<datas_uri>/{dataName}[.<format>]
<datas_uri>/{dataIndex}[.<format>]
clearCache, modelIndex, config, tileDataVersion, tileData
The data resource is a 3D data resource representing a specific 3D dataset (i.e., dataName). Currently, 3D data in SuperMap iServer include: vector data, image data, terrain data, 3D model data, and KML data. tileData resource can be used to retrieve a certain tile of the cached files of all the above data except for KML data, for which the dataset itself is retrieved by tileData resource.
The modelIndex child resource is a special child resource for cached 3D model data. It can be used to retrieve the model index.
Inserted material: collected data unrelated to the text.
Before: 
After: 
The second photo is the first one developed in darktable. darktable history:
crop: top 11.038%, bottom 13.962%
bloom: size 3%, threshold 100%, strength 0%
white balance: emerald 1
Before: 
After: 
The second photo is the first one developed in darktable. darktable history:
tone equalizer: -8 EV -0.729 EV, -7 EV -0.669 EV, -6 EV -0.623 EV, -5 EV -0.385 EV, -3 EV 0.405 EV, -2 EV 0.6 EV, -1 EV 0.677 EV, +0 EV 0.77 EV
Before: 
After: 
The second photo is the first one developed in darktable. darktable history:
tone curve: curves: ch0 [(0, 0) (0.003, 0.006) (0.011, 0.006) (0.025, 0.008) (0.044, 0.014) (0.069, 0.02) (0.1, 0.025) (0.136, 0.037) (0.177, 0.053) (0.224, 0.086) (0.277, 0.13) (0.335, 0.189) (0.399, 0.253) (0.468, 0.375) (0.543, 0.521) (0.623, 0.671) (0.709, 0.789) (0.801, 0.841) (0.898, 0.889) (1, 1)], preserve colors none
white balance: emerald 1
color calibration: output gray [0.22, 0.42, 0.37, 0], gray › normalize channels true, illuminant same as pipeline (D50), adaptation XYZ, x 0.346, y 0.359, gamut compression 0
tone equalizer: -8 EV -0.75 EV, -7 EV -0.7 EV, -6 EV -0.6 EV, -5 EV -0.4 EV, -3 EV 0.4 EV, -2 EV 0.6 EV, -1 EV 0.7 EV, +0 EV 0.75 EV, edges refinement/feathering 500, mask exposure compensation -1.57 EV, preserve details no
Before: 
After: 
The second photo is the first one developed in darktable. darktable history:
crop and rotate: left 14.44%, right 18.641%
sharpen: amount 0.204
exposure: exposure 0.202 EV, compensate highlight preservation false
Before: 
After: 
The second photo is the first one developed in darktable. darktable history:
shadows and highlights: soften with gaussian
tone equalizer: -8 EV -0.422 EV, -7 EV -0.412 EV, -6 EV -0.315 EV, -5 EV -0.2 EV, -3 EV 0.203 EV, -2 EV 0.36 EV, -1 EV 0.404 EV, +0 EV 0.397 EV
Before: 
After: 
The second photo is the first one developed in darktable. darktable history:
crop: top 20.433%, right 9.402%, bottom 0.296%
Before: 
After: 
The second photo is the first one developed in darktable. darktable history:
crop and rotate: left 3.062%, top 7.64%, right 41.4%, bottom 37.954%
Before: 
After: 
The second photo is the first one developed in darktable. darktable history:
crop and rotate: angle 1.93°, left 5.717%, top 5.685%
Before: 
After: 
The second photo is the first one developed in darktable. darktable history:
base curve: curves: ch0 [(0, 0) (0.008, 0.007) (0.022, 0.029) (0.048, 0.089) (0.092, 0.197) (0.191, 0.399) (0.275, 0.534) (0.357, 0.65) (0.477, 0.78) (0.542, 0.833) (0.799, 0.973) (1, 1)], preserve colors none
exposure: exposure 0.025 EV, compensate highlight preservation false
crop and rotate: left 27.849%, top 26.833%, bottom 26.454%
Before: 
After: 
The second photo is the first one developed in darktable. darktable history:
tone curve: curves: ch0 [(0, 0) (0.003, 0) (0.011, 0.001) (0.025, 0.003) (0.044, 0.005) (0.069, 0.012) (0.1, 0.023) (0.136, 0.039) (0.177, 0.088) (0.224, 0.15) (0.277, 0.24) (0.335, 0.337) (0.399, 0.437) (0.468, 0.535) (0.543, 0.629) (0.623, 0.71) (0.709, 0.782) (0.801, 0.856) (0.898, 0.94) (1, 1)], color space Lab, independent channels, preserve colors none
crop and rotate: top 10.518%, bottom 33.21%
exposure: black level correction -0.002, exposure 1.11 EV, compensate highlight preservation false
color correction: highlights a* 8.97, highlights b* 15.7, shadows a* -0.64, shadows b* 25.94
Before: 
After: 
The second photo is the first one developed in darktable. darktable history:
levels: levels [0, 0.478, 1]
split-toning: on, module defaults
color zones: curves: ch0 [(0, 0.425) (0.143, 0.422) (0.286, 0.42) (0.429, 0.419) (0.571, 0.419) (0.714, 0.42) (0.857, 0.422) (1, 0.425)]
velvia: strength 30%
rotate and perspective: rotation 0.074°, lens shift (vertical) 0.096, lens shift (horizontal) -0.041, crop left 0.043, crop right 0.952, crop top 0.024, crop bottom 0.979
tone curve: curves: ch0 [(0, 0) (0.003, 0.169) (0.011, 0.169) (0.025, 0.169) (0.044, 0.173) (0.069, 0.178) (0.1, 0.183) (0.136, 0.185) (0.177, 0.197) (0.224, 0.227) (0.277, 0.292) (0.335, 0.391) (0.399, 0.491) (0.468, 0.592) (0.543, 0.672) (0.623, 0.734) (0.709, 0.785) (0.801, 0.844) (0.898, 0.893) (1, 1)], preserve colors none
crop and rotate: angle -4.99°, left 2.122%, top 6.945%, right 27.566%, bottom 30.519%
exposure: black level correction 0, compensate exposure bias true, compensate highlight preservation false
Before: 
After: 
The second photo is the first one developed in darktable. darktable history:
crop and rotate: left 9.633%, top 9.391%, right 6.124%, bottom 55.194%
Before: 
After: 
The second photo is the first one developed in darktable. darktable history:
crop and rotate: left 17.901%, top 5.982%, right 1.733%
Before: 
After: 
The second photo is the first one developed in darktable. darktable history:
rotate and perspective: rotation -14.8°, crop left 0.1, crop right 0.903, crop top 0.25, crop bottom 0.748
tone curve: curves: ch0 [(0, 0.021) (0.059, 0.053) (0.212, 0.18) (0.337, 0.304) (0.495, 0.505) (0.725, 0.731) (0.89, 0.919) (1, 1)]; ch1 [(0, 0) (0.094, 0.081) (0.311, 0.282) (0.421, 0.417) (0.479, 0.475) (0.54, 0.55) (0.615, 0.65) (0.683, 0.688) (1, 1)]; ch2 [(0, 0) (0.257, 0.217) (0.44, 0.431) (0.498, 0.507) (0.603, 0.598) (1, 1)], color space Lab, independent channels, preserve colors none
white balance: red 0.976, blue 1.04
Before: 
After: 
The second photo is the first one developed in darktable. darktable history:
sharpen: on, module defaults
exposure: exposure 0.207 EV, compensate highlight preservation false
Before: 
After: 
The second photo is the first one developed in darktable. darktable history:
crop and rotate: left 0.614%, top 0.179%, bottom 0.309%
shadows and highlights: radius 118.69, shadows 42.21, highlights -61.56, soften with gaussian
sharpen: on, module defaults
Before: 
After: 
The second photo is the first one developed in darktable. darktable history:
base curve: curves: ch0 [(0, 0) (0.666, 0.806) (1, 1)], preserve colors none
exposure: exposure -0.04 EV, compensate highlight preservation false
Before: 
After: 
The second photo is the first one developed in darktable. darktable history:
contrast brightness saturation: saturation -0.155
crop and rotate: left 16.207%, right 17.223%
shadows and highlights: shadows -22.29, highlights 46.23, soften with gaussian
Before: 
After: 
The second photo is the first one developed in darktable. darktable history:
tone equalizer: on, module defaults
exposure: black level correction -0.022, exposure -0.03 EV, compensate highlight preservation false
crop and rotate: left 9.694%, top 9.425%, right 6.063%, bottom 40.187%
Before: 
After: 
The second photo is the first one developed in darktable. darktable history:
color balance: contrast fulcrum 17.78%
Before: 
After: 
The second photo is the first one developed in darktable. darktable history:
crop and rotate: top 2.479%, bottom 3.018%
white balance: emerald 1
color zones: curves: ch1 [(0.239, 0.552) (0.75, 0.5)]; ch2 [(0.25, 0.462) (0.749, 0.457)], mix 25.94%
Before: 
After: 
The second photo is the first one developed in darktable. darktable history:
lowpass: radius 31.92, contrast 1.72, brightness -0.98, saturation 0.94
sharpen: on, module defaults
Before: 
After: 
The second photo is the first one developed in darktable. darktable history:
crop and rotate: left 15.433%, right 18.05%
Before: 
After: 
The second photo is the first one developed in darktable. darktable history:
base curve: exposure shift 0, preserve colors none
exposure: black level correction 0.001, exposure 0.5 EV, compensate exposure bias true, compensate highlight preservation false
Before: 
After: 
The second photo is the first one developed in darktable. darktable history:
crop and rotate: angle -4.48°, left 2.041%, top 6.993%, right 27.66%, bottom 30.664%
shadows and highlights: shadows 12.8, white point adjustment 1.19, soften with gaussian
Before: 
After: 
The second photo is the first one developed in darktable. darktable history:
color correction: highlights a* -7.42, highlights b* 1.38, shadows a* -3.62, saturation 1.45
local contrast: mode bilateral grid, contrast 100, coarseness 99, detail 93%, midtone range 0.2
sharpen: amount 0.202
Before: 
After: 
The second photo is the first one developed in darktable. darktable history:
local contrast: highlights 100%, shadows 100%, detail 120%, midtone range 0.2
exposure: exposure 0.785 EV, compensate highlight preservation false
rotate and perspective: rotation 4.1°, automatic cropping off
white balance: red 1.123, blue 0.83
Note: The concepts of index, configuration file, and data version are not applicable for KML data. Therefore the tileDataVersionchild resource is not meaningful to KML data. The config child resource can only retrieve the KML dataset itself.
Supported methods
Supported output formats: RJSONJSON, JSONP, HTML, XML.
Below is an example of performing an HTTP request on a URI with rjson as the output format. In the URI: supermapiserver is the name of the server; and OlympicGreen is the name of the 3D dataset, i.e., dataName.
http://supermapiserver:8090/iserver/services/3D-sample/rest/realspace/datas/OlympicGreen.rjson
Gets the representation of a 3D dataset.
Field | Type | Definition |
_cache | boolean | [Optional parameters] Whether to use cache, the default is True. False means close all the cache. |
After a GET request is performed on the data resource, the representation of the 3D dataset is returned with the following structure (the resource representation is included in the entity body of the response message):
Name | Type | Description |
dataName | String | The name of the 3D dataset. |
dataType | realspaceDataType | The type of the 3D dataset. |
Performing a GET request on the example data resource returns the representation of 3D dataset OlympicGreen, as shown below:
{
"dataName": "OlympicGreen",
"dataType": "VECTOR"
}
Asks for the response identical to the one that would correspond to a GET request, but without the response body. This is useful for retrieving meta-information written in response headers, without having to transport the entire content. The meta-information includes the media-type, content-encoding, transfer-encoding, content-length, etc.
HEAD request can be used to check if the dataset resource exists, or if the data resource can be accessed by clients. It can also determine if the data resource supports an output format <format> if performed on a URI with .<format> included.